BEGIN Records to use

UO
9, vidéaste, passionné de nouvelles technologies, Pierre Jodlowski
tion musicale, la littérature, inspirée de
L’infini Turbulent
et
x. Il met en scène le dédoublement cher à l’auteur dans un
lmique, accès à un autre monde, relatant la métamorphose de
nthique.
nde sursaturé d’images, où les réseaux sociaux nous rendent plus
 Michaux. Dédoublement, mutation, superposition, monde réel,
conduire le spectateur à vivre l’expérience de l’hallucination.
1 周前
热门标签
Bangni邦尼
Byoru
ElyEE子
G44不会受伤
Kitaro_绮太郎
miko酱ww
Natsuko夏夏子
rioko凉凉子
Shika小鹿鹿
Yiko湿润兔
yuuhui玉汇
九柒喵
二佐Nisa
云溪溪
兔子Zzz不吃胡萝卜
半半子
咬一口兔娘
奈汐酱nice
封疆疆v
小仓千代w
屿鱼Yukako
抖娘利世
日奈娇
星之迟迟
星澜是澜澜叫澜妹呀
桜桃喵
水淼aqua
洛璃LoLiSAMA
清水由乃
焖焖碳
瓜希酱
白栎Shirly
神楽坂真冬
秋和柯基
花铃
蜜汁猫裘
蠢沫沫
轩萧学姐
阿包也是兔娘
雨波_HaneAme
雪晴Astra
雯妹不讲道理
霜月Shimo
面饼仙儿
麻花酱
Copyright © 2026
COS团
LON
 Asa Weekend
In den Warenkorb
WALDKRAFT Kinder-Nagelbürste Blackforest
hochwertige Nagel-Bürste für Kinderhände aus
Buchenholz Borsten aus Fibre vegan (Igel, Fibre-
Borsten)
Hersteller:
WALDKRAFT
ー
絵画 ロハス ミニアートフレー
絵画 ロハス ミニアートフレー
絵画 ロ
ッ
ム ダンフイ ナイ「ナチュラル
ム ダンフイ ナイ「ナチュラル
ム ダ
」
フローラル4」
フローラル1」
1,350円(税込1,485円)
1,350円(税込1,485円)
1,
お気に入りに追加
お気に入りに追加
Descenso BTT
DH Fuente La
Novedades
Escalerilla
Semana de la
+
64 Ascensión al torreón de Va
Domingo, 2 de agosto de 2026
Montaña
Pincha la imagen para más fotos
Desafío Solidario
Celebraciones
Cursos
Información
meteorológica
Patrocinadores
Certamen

END Records to use

Work item: Copy out each line in the data above that contains the string "WALDKRAFT".

Exercise output:
WALDKRAFT Kinder-Nagelbürste Blackforest
WALDKRAFT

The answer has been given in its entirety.